START Data to use

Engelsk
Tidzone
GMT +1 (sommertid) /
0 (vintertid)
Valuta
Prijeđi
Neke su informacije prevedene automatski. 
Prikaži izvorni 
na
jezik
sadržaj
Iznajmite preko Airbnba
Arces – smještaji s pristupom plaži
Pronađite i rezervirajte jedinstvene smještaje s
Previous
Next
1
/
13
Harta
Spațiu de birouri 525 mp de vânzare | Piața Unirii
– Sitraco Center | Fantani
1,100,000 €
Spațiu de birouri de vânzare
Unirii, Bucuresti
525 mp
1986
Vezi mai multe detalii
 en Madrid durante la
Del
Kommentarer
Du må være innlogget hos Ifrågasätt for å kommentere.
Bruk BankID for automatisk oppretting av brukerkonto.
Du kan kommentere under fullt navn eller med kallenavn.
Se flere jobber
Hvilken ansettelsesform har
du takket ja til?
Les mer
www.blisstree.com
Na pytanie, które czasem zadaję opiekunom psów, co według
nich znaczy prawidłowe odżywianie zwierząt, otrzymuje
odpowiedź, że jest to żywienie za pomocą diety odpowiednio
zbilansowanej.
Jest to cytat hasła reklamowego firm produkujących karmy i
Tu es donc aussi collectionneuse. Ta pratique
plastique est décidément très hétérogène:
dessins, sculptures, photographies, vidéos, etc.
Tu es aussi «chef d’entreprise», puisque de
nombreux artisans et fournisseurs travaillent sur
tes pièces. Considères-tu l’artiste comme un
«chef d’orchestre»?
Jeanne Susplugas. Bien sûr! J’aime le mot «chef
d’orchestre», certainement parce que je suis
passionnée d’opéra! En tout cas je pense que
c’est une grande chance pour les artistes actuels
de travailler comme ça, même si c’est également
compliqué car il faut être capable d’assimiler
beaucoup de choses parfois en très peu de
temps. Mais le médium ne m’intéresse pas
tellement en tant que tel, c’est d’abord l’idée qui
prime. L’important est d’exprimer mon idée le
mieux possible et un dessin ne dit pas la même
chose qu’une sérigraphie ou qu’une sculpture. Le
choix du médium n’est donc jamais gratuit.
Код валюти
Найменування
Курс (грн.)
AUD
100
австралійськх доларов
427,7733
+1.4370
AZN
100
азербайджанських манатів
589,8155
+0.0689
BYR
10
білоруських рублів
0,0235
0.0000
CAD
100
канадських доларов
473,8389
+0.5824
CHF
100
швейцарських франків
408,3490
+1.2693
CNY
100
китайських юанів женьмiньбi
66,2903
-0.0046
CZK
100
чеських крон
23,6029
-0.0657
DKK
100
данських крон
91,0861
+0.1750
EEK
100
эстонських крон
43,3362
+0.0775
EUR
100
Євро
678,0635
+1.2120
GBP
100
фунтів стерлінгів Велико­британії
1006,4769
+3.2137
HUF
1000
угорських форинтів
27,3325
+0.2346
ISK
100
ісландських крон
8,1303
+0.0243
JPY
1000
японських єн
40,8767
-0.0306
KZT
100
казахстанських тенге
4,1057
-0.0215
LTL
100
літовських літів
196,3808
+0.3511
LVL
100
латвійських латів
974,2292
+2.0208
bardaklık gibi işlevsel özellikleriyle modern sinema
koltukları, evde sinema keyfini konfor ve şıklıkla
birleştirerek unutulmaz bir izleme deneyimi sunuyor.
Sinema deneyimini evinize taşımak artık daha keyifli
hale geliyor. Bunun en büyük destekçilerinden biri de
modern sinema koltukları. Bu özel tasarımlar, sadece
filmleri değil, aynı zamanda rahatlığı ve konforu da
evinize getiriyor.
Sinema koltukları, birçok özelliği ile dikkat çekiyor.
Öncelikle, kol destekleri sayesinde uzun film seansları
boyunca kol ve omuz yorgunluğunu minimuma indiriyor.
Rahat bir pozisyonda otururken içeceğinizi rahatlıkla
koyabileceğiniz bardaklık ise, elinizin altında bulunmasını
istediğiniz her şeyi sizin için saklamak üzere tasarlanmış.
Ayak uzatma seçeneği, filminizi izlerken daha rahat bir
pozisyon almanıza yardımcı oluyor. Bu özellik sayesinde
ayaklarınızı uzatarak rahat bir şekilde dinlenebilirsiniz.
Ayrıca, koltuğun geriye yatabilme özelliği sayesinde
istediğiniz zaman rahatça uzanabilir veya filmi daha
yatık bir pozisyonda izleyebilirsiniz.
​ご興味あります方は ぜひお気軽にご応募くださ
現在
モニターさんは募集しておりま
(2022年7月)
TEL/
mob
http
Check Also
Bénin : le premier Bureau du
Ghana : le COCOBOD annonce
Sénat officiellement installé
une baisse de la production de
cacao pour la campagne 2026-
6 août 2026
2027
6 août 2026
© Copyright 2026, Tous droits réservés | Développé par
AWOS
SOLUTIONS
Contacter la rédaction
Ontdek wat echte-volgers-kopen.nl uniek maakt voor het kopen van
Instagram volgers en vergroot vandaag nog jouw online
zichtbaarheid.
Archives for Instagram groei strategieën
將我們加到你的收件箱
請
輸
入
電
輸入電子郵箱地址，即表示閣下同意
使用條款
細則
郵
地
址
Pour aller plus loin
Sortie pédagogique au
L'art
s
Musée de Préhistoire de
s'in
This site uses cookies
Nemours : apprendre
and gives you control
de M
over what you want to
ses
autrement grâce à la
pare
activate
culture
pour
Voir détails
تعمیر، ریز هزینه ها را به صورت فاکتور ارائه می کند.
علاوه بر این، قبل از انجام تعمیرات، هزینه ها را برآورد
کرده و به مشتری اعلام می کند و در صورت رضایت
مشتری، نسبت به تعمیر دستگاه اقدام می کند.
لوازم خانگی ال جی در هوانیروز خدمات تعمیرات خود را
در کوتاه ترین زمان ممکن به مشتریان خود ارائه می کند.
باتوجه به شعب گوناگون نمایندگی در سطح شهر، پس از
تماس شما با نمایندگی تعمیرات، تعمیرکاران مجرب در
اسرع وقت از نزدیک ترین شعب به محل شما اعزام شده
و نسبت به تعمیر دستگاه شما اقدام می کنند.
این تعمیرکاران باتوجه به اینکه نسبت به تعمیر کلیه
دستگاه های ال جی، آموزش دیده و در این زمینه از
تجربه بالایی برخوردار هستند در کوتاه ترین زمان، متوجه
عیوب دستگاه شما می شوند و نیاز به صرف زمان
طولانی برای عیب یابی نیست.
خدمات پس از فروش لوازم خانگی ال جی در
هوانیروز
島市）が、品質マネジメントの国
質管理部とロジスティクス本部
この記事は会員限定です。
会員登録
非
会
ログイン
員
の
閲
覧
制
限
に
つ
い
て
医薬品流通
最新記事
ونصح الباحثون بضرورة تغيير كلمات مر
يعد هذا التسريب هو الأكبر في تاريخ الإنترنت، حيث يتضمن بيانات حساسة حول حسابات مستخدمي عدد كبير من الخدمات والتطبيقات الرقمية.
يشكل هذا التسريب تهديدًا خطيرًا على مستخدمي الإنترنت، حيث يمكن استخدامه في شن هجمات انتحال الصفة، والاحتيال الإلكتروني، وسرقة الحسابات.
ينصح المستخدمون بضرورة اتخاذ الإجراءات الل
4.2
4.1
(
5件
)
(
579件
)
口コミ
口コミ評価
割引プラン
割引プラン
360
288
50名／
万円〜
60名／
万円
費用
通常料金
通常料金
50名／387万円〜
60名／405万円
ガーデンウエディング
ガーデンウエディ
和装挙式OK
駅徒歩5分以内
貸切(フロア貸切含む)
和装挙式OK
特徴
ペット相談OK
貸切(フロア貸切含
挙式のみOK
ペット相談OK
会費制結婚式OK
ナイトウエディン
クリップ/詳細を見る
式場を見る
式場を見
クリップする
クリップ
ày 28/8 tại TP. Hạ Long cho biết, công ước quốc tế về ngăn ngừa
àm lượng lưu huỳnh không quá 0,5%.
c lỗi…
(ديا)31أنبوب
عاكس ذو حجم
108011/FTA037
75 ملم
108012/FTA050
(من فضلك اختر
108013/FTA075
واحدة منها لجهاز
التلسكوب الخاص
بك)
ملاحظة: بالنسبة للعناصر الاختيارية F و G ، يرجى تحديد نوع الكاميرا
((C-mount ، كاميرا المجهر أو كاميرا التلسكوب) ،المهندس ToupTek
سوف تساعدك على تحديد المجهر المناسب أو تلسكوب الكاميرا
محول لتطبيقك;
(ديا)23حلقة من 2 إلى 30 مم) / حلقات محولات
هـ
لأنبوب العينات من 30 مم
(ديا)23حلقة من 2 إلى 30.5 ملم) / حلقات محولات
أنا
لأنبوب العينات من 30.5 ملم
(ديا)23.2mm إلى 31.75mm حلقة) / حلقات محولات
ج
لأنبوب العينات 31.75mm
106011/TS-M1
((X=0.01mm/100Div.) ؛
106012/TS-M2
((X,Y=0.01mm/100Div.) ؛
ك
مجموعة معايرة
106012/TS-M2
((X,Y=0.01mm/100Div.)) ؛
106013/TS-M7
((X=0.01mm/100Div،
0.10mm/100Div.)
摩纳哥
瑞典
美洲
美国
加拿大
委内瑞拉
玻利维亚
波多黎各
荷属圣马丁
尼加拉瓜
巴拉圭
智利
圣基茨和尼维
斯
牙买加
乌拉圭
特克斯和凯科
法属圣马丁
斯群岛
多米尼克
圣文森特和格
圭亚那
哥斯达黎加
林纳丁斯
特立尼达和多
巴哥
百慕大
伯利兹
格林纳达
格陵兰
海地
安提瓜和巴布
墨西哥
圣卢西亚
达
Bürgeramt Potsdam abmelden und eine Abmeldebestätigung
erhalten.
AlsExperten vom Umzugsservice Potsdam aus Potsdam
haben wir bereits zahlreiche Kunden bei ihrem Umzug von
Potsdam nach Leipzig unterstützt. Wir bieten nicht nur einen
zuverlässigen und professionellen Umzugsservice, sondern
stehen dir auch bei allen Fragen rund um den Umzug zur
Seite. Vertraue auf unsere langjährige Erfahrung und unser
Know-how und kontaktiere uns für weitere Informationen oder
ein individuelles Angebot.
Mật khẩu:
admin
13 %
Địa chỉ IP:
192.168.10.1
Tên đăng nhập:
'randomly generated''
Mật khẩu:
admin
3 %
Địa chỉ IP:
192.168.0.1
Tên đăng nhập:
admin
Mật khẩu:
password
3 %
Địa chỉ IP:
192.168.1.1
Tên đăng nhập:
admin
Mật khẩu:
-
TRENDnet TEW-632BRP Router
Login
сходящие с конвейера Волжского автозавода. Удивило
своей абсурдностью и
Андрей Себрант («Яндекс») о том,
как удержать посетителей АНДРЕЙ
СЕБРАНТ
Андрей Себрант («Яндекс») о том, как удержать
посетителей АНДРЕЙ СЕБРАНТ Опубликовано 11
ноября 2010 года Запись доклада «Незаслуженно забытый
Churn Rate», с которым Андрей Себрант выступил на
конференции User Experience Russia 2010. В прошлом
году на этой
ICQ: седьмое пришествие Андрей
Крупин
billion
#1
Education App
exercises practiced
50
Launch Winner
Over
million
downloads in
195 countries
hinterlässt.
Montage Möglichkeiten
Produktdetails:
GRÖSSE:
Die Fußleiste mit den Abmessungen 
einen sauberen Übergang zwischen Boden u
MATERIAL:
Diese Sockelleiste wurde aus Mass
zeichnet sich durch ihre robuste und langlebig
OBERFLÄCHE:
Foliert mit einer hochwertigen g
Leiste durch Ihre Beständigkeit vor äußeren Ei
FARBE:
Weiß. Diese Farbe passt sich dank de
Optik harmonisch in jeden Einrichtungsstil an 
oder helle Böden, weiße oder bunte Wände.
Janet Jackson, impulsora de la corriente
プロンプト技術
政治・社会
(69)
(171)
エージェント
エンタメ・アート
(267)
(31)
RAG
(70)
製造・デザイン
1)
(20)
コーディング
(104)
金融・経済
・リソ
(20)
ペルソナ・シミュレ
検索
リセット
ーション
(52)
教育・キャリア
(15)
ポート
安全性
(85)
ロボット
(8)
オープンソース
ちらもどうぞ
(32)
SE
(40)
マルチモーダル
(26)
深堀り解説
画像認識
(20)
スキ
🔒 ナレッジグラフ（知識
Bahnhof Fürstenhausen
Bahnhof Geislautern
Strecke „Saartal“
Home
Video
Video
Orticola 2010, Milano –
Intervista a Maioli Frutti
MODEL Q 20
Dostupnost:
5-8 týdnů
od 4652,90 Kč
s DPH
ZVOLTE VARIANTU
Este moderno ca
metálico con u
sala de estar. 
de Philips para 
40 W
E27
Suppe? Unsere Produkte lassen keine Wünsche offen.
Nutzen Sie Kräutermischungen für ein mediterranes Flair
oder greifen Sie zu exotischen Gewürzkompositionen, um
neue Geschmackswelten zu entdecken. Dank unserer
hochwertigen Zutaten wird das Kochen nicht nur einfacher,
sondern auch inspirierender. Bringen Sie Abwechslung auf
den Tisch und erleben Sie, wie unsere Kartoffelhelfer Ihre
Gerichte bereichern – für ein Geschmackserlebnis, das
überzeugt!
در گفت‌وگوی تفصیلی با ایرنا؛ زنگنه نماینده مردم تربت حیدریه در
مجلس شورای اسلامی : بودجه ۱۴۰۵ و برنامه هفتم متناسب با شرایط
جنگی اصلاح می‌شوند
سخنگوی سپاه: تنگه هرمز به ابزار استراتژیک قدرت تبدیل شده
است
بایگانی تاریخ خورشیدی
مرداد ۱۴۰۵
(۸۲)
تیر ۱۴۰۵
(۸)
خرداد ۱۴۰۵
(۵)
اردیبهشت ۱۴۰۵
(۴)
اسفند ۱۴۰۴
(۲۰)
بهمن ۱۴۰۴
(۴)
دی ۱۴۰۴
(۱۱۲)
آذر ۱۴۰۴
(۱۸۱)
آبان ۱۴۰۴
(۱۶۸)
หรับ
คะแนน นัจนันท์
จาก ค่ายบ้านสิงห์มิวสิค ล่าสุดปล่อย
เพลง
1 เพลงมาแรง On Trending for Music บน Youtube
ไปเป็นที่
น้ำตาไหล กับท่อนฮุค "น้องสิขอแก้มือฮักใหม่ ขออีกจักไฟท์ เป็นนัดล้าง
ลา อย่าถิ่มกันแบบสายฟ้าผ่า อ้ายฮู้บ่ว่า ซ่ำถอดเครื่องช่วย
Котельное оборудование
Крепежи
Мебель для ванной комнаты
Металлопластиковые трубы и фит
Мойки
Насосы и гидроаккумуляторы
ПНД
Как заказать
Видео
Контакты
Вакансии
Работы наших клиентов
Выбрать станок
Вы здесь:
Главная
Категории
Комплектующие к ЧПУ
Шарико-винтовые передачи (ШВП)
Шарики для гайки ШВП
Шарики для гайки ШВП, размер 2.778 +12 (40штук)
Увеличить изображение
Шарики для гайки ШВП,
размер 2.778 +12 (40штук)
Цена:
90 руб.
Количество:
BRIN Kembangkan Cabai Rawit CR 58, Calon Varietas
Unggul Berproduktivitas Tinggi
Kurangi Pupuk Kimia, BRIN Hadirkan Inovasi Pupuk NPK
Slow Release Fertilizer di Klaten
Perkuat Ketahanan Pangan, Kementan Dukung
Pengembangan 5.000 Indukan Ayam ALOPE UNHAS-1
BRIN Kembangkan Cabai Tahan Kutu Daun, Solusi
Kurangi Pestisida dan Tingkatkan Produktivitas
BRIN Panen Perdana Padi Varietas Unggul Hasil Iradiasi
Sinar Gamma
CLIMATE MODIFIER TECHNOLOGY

END Data to use

### What to work on
Only the lines from the first line of the records through the line containing "que je suis" should be repeated, exactly as they appear.

### Finished exercise
Engelsk
Tidzone
GMT +1 (sommertid) /
0 (vintertid)
Valuta
Prijeđi
Neke su informacije prevedene automatski. 
Prikaži izvorni 
na
jezik
sadržaj
Iznajmite preko Airbnba
Arces – smještaji s pristupom plaži
Pronađite i rezervirajte jedinstvene smještaje s
Previous
Next
1
/
13
Harta
Spațiu de birouri 525 mp de vânzare | Piața Unirii
– Sitraco Center | Fantani
1,100,000 €
Spațiu de birouri de vânzare
Unirii, Bucuresti
525 mp
1986
Vezi mai multe detalii
 en Madrid durante la
Del
Kommentarer
Du må være innlogget hos Ifrågasätt for å kommentere.
Bruk BankID for automatisk oppretting av brukerkonto.
Du kan kommentere under fullt navn eller med kallenavn.
Se flere jobber
Hvilken ansettelsesform har
du takket ja til?
Les mer
www.blisstree.com
Na pytanie, które czasem zadaję opiekunom psów, co według
nich znaczy prawidłowe odżywianie zwierząt, otrzymuje
odpowiedź, że jest to żywienie za pomocą diety odpowiednio
zbilansowanej.
Jest to cytat hasła reklamowego firm produkujących karmy i
Tu es donc aussi collectionneuse. Ta pratique
plastique est décidément très hétérogène:
dessins, sculptures, photographies, vidéos, etc.
Tu es aussi «chef d’entreprise», puisque de
nombreux artisans et fournisseurs travaillent sur
tes pièces. Considères-tu l’artiste comme un
«chef d’orchestre»?
Jeanne Susplugas. Bien sûr! J’aime le mot «chef
d’orchestre», certainement parce que je suis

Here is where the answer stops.